Fix a smooth path $\gamma : [a,b] \to \C \setminus \{0\}$. Lets look at $\Arg(\gamma(t))$ on $a \le t \le b$. As $t$ increases from $a$ to $b$ the argument of $\gamma(t)$ will vary. Sometimes it will jumo from $\pi$ to $-\pi$ and sometimes it will jump from $-\pi$ to $\pi$. These jumps correspont to windings of $\gamma$ anti-clockwise and clockwise around $0$ respectively.
Figure 4: The principal argument of $\gamma(t)$ has a jump from $\pi$ to $-\pi$ corresponding to wrapping once anti-clockwise around the origin.
Although counting jump discontinuities from the graph of $\Arg(\gamma(t))$ is straightforward, we will need to take a slightly different perspective to develop some theory.
Fix a path $\gamma : [a,b] \to \C \setminus \{0\}$. A function $\theta : [a,b] \to \R$ is a continuous argument for $\gamma$ if $\theta$ is continuous and $|\gamma(t)| e^{i \theta(t)} = \gamma(t)$ holds for all $a \le t \le b$.
The function $\theta(t) = \Arg(\gamma(t))$ will not usually be a continuous argument of $\gamma$. But if $\theta$ is a continuous argument of $\gamma$ then $\theta(t)$ is always an argument of $\gamma(t)$.
Figure 5: A smooth path $\gamma$ and a continuous argument $\theta$.
If $\theta$ is a continuous argument for the closed path $\gamma : [a,b] \to \C \setminus \{0\}$ then \[\wind(\gamma,0) = \frac{\theta(b) - \theta(a)}{2\pi}\] holds.
We will need the following theorem, which we will not prove.

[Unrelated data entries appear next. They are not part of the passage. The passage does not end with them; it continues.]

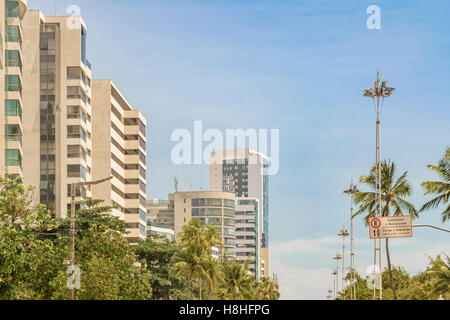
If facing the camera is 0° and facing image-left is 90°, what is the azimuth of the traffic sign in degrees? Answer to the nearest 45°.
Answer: approximately 0°
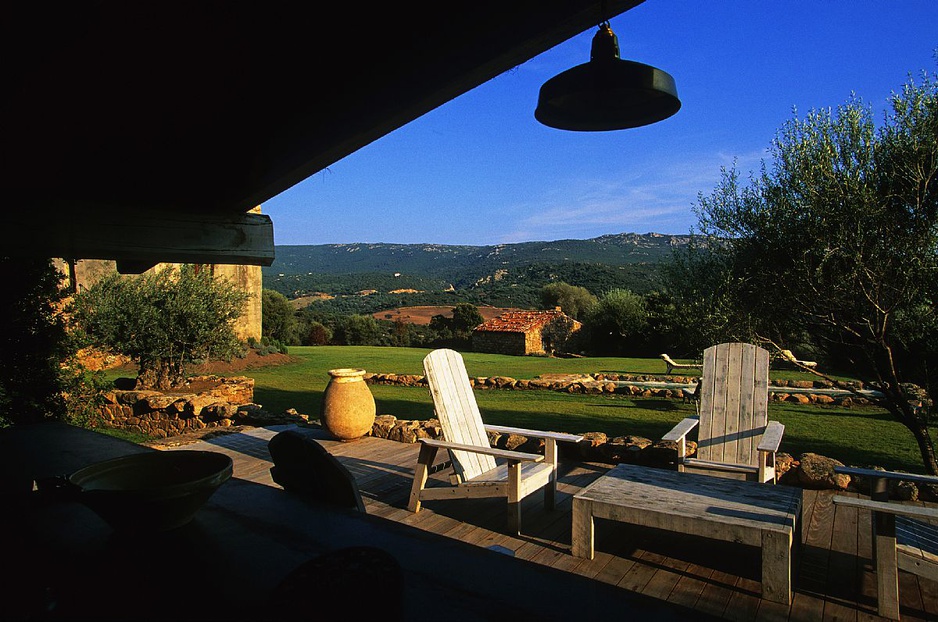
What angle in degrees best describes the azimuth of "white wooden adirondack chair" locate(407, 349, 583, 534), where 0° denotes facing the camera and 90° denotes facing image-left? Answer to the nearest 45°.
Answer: approximately 315°

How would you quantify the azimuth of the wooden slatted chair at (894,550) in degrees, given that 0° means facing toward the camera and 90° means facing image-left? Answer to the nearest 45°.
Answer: approximately 90°

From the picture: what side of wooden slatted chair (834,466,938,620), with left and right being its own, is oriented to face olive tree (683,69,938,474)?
right

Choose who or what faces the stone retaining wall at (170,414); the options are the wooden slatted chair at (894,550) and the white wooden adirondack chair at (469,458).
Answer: the wooden slatted chair

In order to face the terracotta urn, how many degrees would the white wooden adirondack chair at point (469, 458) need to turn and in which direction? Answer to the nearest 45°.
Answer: approximately 180°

Every path $\gamma : [a,b] \to \C \setminus \{0\}$ can be written in the form \[\gamma(t) = r(t) e^{i\theta(t)}\] where $r : [a,b] \to (0,\infty)$ is differentiable and $\theta : [a,b] \to \R$ is smooth and a continuous argument of $\gamma$.

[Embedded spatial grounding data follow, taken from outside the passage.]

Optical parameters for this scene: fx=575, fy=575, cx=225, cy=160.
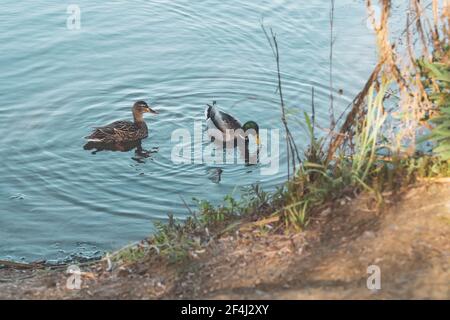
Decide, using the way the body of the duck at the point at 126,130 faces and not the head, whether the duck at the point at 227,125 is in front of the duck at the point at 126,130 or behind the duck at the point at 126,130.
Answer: in front

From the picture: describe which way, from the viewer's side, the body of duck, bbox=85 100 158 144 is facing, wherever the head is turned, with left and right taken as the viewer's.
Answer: facing to the right of the viewer
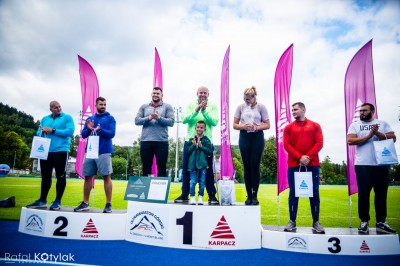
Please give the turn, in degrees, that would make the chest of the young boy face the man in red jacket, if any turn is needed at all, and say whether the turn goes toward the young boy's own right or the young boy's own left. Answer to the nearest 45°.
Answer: approximately 90° to the young boy's own left

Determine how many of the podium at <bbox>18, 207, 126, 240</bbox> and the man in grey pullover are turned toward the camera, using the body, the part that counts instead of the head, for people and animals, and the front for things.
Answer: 2

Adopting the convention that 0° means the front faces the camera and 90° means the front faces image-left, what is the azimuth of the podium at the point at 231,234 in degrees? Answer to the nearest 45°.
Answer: approximately 0°

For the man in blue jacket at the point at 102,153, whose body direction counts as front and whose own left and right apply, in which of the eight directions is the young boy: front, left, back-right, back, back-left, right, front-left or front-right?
left
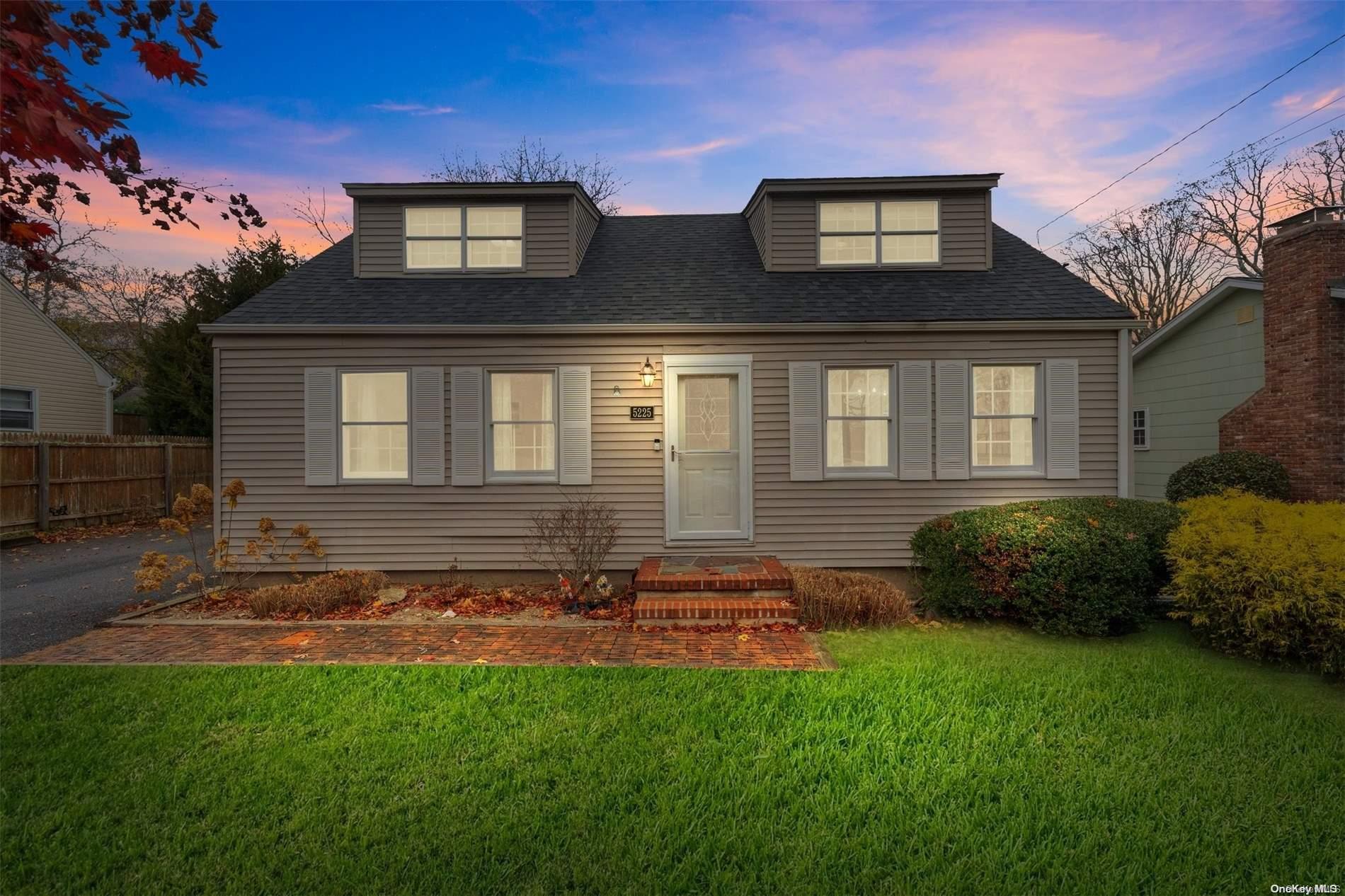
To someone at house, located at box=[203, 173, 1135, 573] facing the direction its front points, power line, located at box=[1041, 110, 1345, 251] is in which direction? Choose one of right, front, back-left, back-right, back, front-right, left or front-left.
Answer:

We will finish this section with an analytic formula for the winding number.
Fix a smooth path $\gamma : [a,b] \to \C \setminus \{0\}$ that is closed. Then \[\wind(\gamma,0) = \frac{1}{2 \pi i} \int\limits_\gamma \frac{1}{z} \intd z\]
By the previous theorem we can write \[\gamma(t) = r(t) e^{i \theta(t)}\] with $r : [a,b] \to (0,\infty)$ differentiable and $\theta : [a,b] \to \R$ differentiable. Then \[\gamma'(t) = r'(t) e^{i \theta(t)} + r(t) i \theta'(t) e^{i \theta(t)}\] and \[\begin{aligned} & \int\limits_\gamma \frac{1}{z} \intd z \\ = & \int\limits_a^b \frac{r'(t) e^{i \theta(t)} + r(t) i \theta'(t) e^{i \theta(t)}}{r(t) e^{i \theta(t)}} \intd t \\ = & \int\limits_a^b \frac{r'(t)}{r(t)} \intd t + i \int\limits_a^b \theta'(t) \intd t \\ = & \ln( r(b) ) - \ln( r(a) ) + i \theta(b) - \theta(a) \vphantom{\int\limits_a^b} \\ = & 2 \pi i \wind(\gamma,0) \end{aligned}\] which is what we wanted to prove. $\square$
With the above theorem in hand, it is straightforward to prove via a substitution that \[\wind(\gamma,w) = \frac{1}{2\pi i} \int\limits_\gamma \frac{1}{z-w} \intd z\] for any smooth path $\gamma$ and any $w$ not on $\gamma$.
Recall that a contour is a family $\Gamma = (\gamma_1,\dots,\gamma_n)$ of smooth paths with each $\gamma_{i+1}$ starting where $\gamma_i$ ends. For a contour the winding number is defined to be \[\wind(\Gamma,z) = \wind(\gamma_1,z) + \cdots + \wind(\gamma_n,z)\] for any $z$ not on $\Gamma$.